> _Available data_:
::::

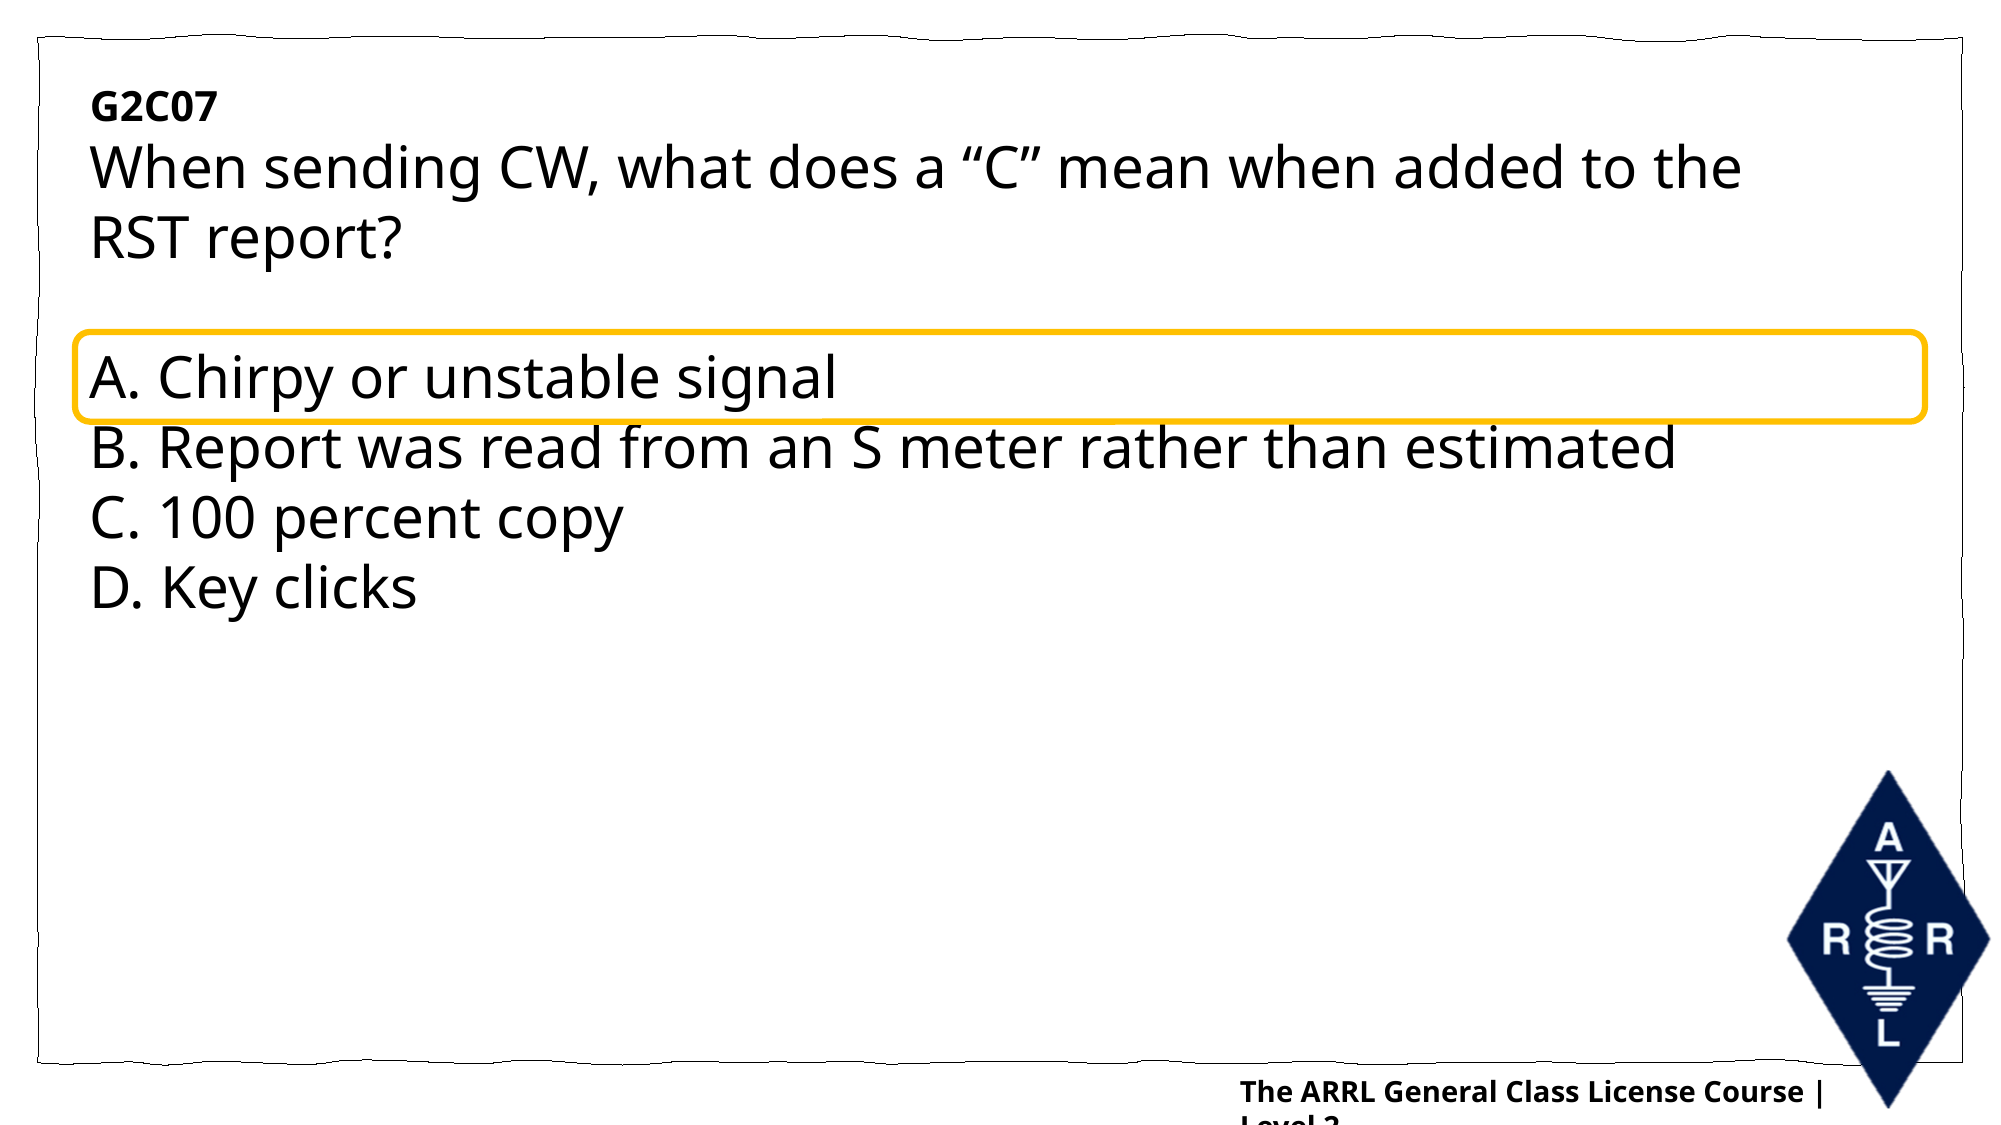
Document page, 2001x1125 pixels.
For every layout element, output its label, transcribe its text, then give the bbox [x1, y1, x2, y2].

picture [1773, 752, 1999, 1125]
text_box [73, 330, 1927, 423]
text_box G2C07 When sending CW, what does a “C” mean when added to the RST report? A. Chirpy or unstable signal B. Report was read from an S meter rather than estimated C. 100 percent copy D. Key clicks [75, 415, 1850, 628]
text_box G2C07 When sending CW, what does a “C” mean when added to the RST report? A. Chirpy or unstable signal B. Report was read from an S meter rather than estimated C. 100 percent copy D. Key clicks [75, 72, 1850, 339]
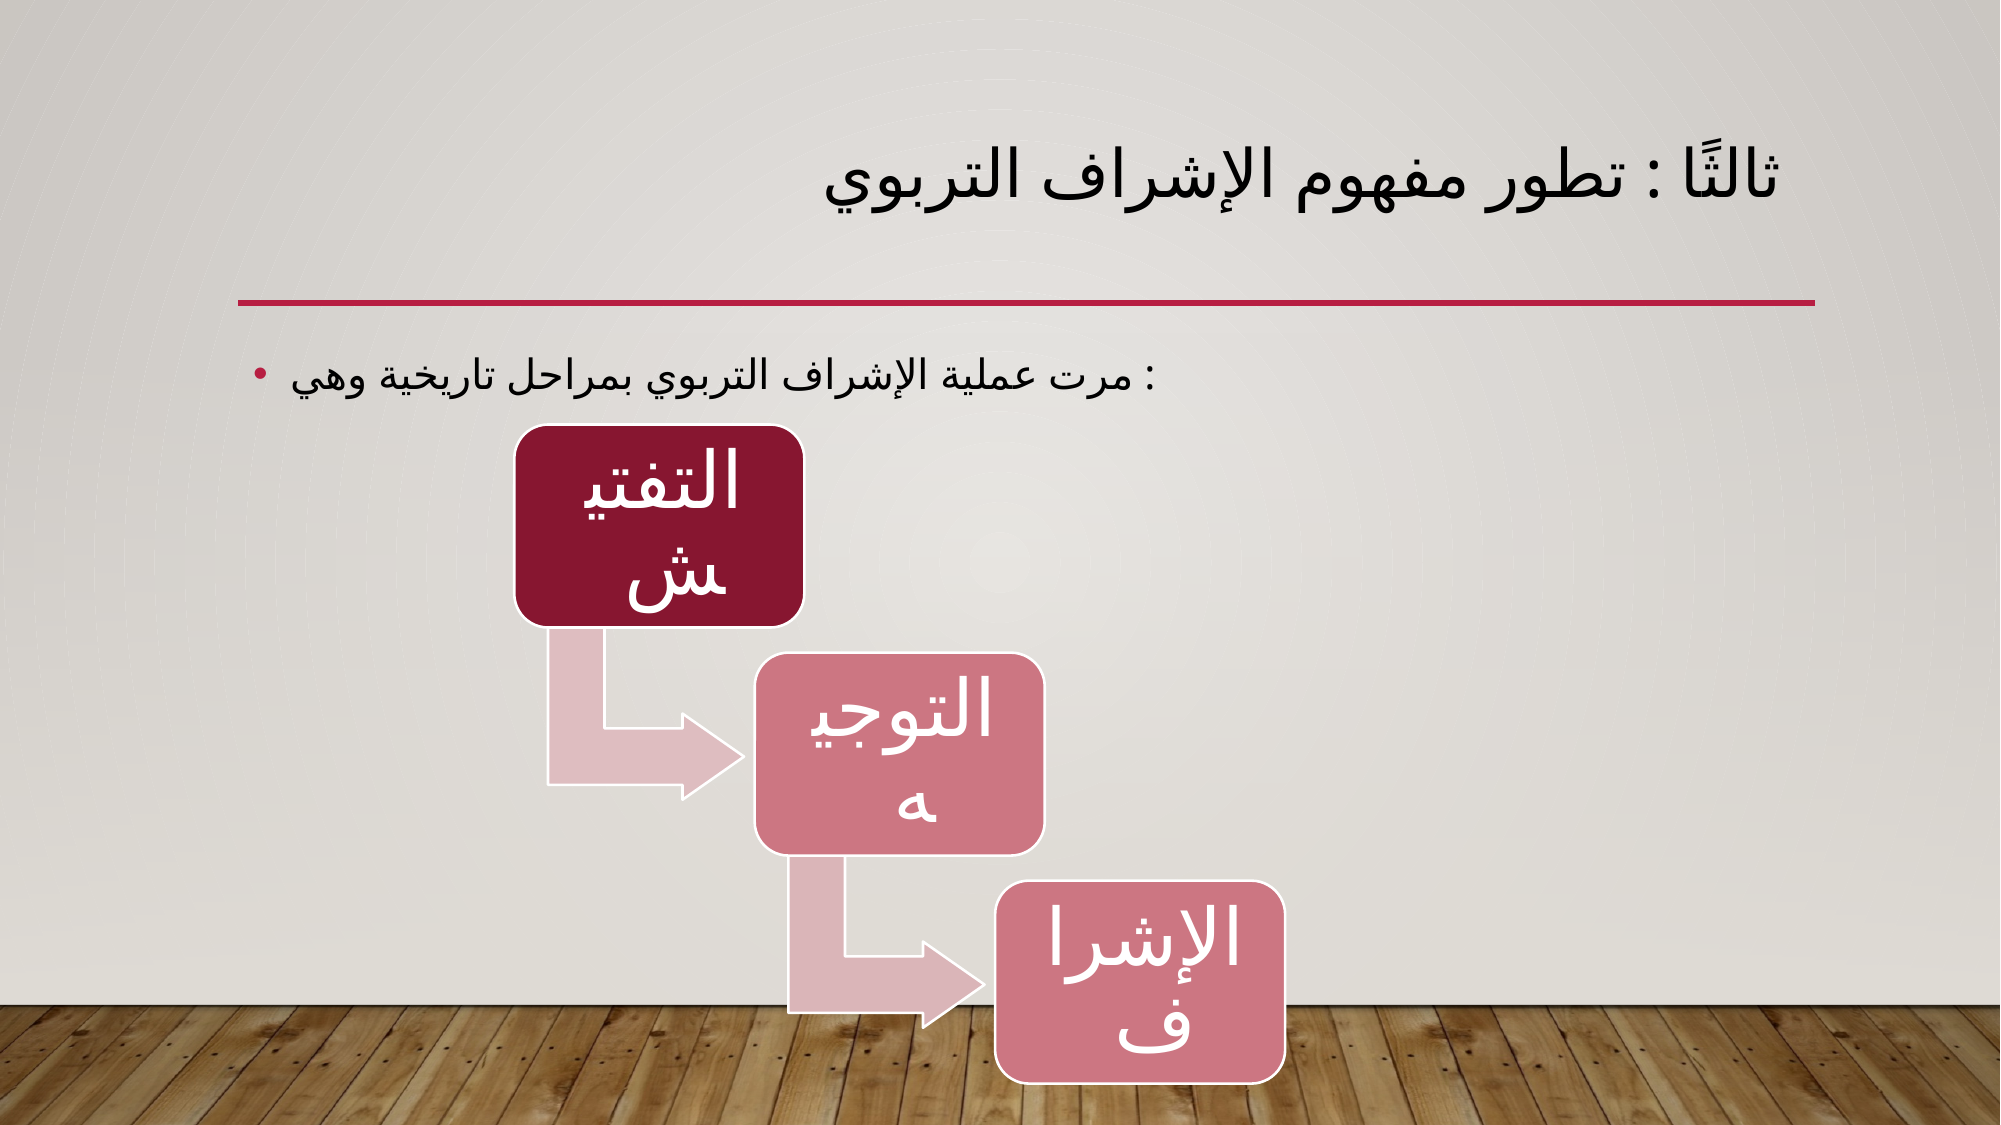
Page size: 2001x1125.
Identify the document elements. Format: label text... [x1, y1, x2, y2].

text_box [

::::

Every line from the one holding "Page size: 2001x1125." through the last line of the listing above should be set down exactly, and nothing more.

Page size: 2001x1125.
Identify the document elements. Format: label text... [x1, y1, x2, y2].

text_box [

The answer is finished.